How Smoking Impacts Nutrition — and What You Can Do About It

How-Smoking-Impacts-Nutrition

Smoking is known to present multiple health risks. It increases your chances of developing lung complications, heart disease, and stroke. But did you know it can also impact nutrition?

In this study conducted by Griffith University, researchers found that the diet quality of smokers is relatively poor compared to that of non-smokers. In particular, smokers consume fewer antioxidant vitamins and minerals due to the oxidative stress from cigarettes.

To learn more about how exactly smoking impacts nutrition and what you can do about it, keep reading below:

How Smoking Impacts Nutrition

It Suppresses your Appetite

In a write-up on the complex relationship between smoking and appetite, Medical News Today notes that cigarettes increase your resting metabolic rate, allowing you to burn calories faster.

In the process, it suppresses your appetite by making your body think it’s already eaten.

Since you’re inclined to eat fewer meals, you’re also consuming fewer essential vitamins and minerals. This leads to lower energy levels and nutrient deficiencies that may affect your daily life.

It Reduces your Ability to Absorb Vitamins and Minerals

Apart from reducing your appetite, smoking affects how your body absorbs nutrients. 

A meta-analysis conducted in 2021 revealed that smokers have lower levels of vitamin D compared to non-smokers because of worsened bone metabolism that prevents the body from absorbing it.

Certain cigarette ingredients can also directly impact nutrition. Cadmium combines with selenium, preventing it from being absorbed.

Meanwhile, the body metabolizes cyanide and vitamin B in a similar way—so if it tries to flush out the cyanide, any vitamin B you consume may be expelled along with it.

What you can do to Reduce this Impact

Since nutritional deficiencies can cause multiple health issues down the line, the best way to address this problem is to stop using cigarettes altogether.

Here’s how you can do just that while recovering optimal nutrition in the process.

Quit Gradually

Though immediately ceasing cigarette use can help you more quickly achieve better nutrition, it also puts you at a higher risk of relapse by subjecting you to withdrawal symptoms like irritation, insomnia, and anxiety. It may thus be more sustainable to quit gradually using smokeless nicotine products.

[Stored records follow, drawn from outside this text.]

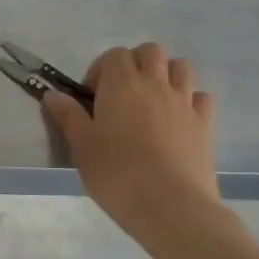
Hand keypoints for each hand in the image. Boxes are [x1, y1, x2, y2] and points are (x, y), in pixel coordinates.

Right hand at [43, 43, 224, 243]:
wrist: (170, 206)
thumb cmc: (117, 174)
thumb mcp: (81, 146)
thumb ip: (68, 115)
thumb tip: (53, 94)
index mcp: (122, 85)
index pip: (114, 55)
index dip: (101, 69)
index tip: (92, 97)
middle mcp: (156, 84)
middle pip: (150, 52)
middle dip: (135, 63)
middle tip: (121, 93)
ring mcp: (184, 102)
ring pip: (180, 67)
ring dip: (165, 74)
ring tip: (151, 100)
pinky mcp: (205, 124)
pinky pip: (201, 96)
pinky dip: (190, 99)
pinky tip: (178, 118)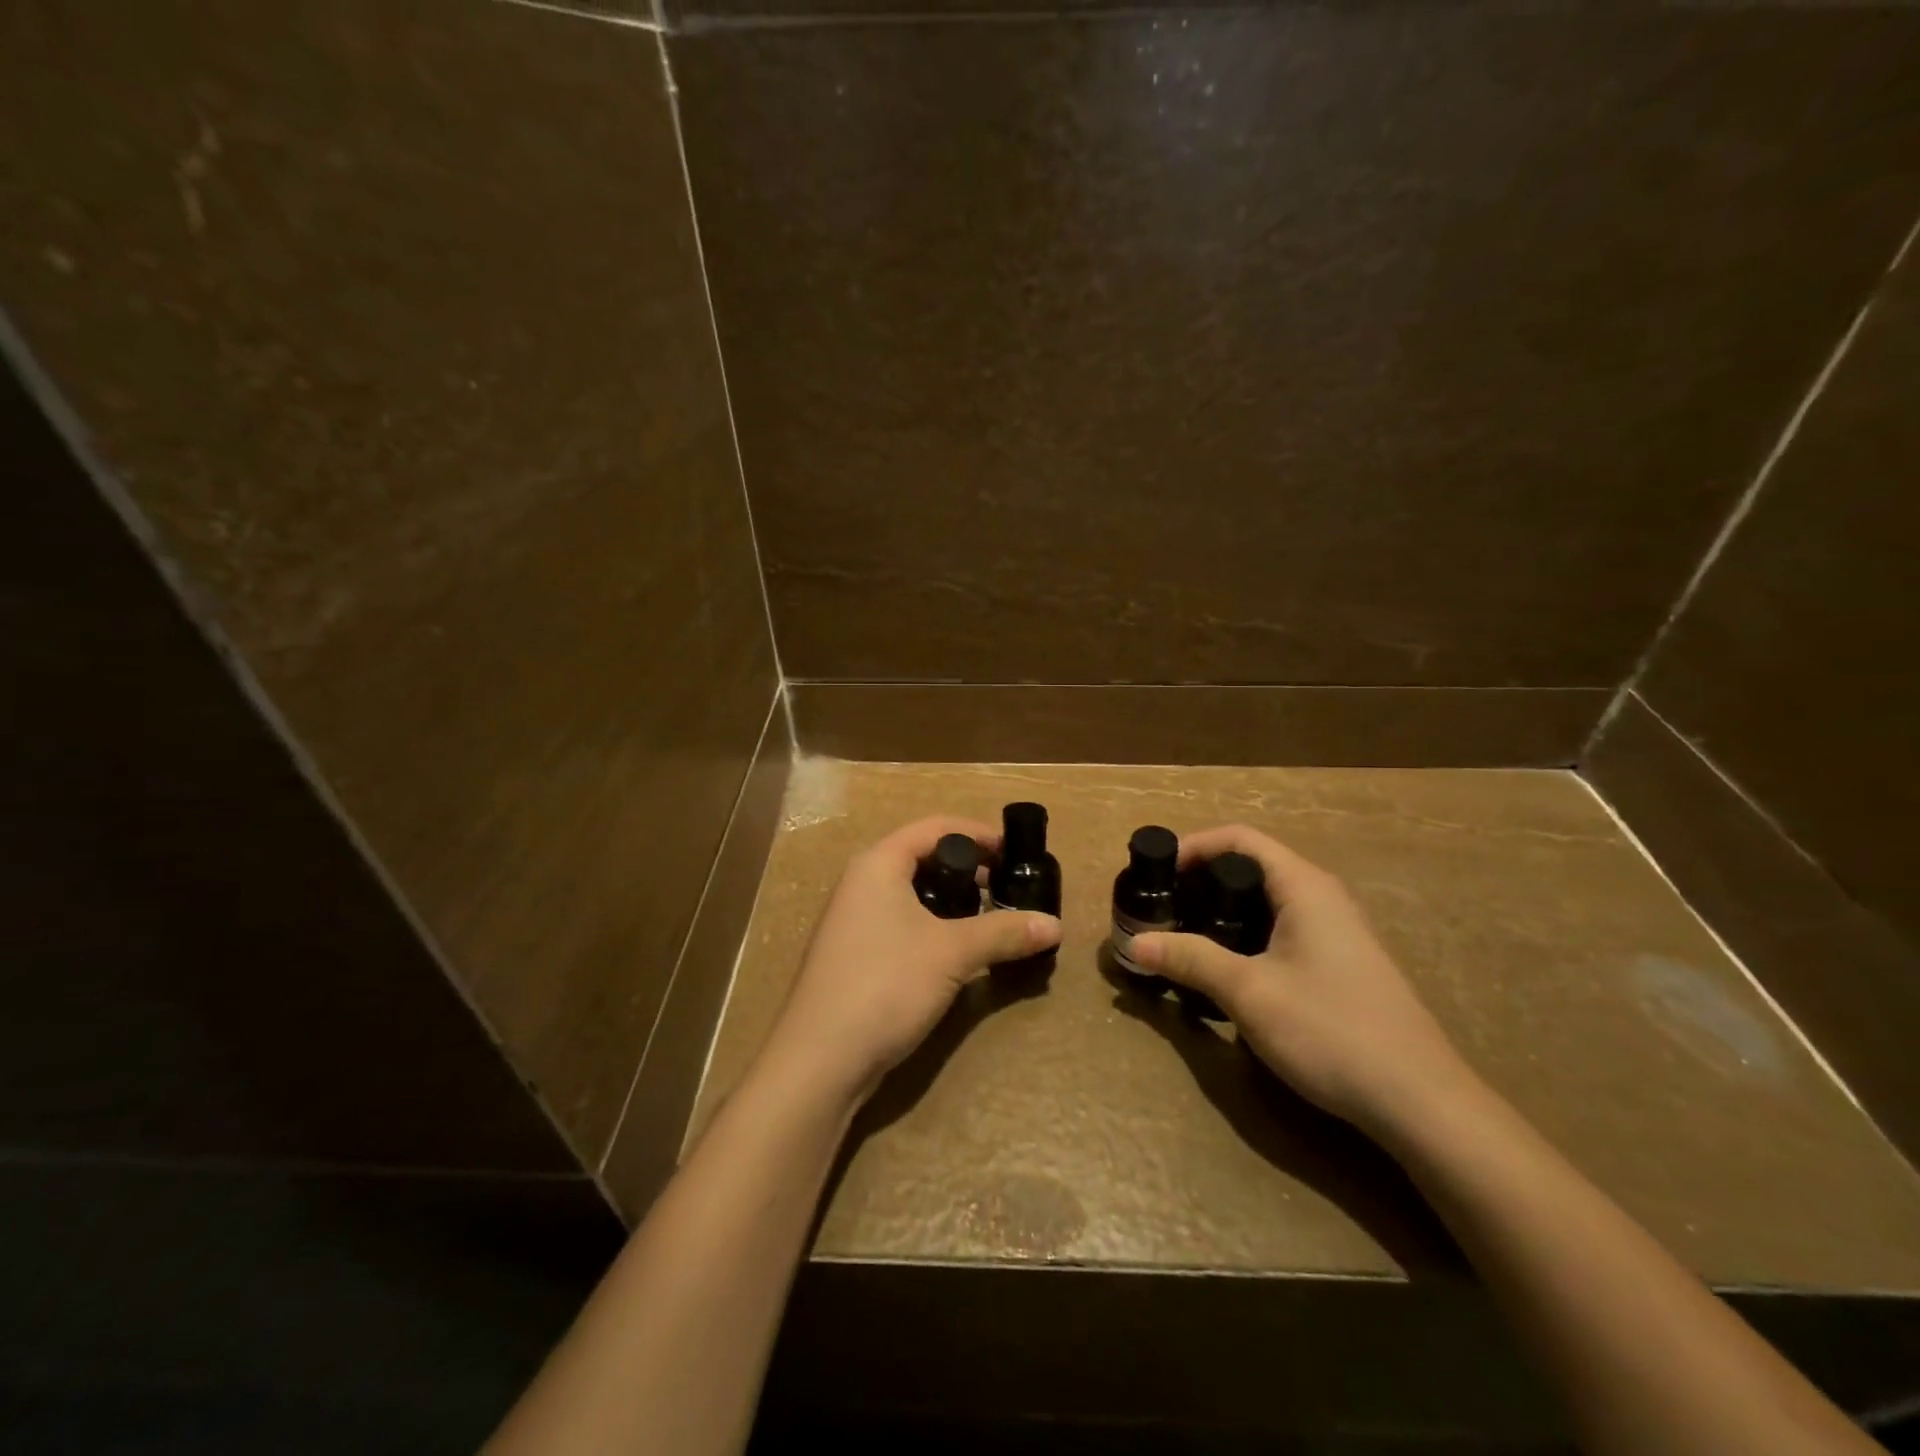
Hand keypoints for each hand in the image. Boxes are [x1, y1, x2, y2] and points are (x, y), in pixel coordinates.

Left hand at [759, 816, 1062, 1106]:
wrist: (819, 1060)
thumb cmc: (885, 984)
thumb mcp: (952, 953)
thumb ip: (1003, 932)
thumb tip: (1055, 925)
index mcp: (878, 863)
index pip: (935, 827)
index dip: (978, 834)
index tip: (1015, 851)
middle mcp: (861, 882)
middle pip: (922, 857)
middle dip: (968, 868)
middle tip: (1008, 887)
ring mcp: (854, 920)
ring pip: (912, 893)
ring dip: (953, 900)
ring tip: (989, 919)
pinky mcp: (855, 954)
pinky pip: (901, 921)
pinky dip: (933, 925)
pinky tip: (957, 951)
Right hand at [1129, 824, 1473, 1134]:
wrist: (1419, 1102)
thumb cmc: (1329, 1030)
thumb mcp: (1248, 992)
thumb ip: (1191, 959)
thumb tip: (1135, 943)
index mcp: (1304, 887)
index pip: (1239, 839)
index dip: (1193, 846)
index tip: (1156, 872)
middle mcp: (1323, 897)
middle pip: (1252, 867)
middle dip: (1202, 881)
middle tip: (1163, 907)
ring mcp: (1337, 932)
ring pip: (1267, 902)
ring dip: (1222, 911)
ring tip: (1185, 936)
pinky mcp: (1341, 964)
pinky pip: (1282, 930)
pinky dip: (1246, 935)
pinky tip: (1228, 970)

If you’re a light smoker, try nicotine gum. Nicorette is one popular and widely available brand you can get, and this guide adds that it lasts up to 30 minutes with 4 mg of nicotine per piece, perfect for staving immediate withdrawal symptoms.

If you smoke more heavily, you may want to try nicotine pouches instead: they last for up to an hour and can combat more intense withdrawals if you get heavy-duty pouches from White Fox. 

This catalog of the brand’s offerings shows strengths of up to 30 mg per pouch, so heavier smokers can rest assured they won’t run into shortages of nicotine intensity or longevity.

Be sure to lower the strengths you consume over time to kick the habit successfully.

Start Taking Supplements

Once you start quitting smoking, your body will slowly recover and absorb enough nutrients more effectively.

If you want to help it along and speed up nutrition recovery, consider doing more than just eating a balanced diet.

Go a step further by also taking supplements to boost the number of vitamins and minerals you consume with your meals. This is especially important for nutrients you may not get in your usual fare.

For example, vegans may be less likely to get vitamin D from sources like dairy and eggs. Our post recommends combatting this by taking supplements with at least 200 IU of vitamin D daily. You can consider those from Pure Encapsulation, which delivers at least 10,000 IU.

If you keep to a pretty balanced diet, though, you can instead opt to cover all your bases using multivitamins like Thorne Research’s Basic Nutrients 2/Day. This contains vitamins and minerals, including vitamins B, C, D, and selenium—all of which your body can absorb more easily after you start quitting smoking.

Conclusion

There’s no doubt that smoking negatively impacts your nutrition and overall health, leading to the development of diseases.

To regain your best self, improve your nutrition by quitting the habit and taking necessary supplements.